The attackers often target cars in car parks that are unattended or under-monitored, particularly at night, which helps them place fake codes and tamper with payment machines. Schemers also exploit cognitive load and stress—patients and relatives may be preoccupied, making it harder to spot red flags. In some cases, operators pay for ads that appear at the top of search results, which can mislead people into clicking a fraudulent link instead of the official app.

When victims do realize what happened, the financial impact can range from a few pounds to several hundred, and the experiences can leave people wary of seeking medical care. In Lucy Elkins’s case, she learned a valuable lesson about paying for parking in a hospital setting and the importance of verifying the payment method before entering any personal information. A hospital spokesperson said it is reviewing the incident and has taken steps to remove the fraudulent material identified in the incident.

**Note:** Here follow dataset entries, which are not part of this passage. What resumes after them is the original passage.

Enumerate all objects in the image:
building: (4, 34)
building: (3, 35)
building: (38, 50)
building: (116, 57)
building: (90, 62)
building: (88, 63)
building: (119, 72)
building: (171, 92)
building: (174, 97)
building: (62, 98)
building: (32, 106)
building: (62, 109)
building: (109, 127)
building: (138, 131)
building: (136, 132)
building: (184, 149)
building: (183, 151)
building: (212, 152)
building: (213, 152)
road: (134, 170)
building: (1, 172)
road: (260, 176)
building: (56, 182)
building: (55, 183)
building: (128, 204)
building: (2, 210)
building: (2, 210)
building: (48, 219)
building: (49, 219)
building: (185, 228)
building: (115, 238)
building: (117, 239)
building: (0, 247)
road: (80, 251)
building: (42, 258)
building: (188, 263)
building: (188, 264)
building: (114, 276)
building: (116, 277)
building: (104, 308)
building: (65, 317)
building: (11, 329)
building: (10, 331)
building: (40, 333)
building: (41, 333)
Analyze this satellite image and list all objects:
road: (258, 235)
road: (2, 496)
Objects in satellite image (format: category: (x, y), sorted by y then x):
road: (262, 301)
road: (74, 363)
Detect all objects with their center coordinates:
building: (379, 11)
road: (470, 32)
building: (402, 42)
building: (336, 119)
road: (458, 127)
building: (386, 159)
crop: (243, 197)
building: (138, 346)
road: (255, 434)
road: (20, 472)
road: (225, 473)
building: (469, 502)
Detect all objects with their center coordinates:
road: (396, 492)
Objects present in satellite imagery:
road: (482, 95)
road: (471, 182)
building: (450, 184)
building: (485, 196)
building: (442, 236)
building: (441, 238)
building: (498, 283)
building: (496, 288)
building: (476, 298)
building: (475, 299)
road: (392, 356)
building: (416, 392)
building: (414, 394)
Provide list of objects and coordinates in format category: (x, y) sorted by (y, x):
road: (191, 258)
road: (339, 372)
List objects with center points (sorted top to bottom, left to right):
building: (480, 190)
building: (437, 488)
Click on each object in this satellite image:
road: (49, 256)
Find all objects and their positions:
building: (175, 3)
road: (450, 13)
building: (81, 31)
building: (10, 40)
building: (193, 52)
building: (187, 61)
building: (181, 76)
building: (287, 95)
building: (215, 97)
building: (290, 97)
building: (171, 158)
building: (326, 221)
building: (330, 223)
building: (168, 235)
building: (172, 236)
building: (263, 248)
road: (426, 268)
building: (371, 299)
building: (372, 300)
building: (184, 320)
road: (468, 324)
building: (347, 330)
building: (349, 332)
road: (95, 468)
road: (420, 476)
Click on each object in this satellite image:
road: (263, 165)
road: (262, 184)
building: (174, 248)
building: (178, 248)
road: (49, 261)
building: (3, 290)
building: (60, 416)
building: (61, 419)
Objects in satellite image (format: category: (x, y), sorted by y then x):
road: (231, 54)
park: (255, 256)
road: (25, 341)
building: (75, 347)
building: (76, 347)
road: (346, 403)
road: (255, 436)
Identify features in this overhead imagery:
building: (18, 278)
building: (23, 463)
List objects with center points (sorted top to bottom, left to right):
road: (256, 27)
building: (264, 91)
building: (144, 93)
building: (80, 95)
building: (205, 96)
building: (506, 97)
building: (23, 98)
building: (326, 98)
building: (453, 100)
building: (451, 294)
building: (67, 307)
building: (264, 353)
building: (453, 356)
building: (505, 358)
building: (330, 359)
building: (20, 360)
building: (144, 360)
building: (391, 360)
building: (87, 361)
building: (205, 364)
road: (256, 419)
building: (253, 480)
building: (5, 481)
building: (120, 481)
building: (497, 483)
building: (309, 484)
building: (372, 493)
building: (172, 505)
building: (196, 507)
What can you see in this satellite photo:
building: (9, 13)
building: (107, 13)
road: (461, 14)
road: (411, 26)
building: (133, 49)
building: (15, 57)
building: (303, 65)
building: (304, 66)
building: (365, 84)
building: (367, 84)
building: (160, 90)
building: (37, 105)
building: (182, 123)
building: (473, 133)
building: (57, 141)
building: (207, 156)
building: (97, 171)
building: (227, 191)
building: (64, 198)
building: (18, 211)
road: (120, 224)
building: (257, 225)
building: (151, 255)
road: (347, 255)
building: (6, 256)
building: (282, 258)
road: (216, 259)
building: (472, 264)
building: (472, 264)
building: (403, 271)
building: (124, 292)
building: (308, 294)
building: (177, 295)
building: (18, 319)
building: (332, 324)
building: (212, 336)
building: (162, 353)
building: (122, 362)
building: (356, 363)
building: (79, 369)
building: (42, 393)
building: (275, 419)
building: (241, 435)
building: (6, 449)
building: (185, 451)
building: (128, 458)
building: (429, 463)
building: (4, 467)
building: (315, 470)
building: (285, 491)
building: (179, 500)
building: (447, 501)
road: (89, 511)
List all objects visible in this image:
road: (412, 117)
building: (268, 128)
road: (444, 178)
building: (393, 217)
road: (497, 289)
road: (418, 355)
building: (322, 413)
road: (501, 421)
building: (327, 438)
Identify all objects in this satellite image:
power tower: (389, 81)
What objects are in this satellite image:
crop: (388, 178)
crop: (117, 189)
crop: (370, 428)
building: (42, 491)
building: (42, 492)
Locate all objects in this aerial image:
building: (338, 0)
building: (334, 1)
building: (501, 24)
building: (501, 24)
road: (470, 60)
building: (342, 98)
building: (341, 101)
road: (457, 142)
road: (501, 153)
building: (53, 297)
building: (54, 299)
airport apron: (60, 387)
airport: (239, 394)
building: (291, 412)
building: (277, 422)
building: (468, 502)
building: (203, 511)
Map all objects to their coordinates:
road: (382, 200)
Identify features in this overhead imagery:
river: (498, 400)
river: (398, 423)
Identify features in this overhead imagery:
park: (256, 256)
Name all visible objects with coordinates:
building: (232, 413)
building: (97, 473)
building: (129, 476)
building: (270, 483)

Experts offer practical steps to reduce risk in a hospital car park: use only authorised parking apps such as RingGo, PayByPhone, or JustPark that are downloaded from official app stores; inspect QR codes for signs that they have been replaced or overlaid, and avoid codes that appear to be stickers placed over legitimate signs or machines; examine payment machines for tampering, such as loose card readers or unfamiliar keypads; never respond to text messages about penalties or parking offences, as legitimate notices are typically delivered by post or via a ticket left on the vehicle; and if you suspect a scam, close the browser or delete the app immediately and report the incident to your bank and to Action Fraud. Experts emphasize that acting quickly can help limit access to personal data and reduce further financial loss.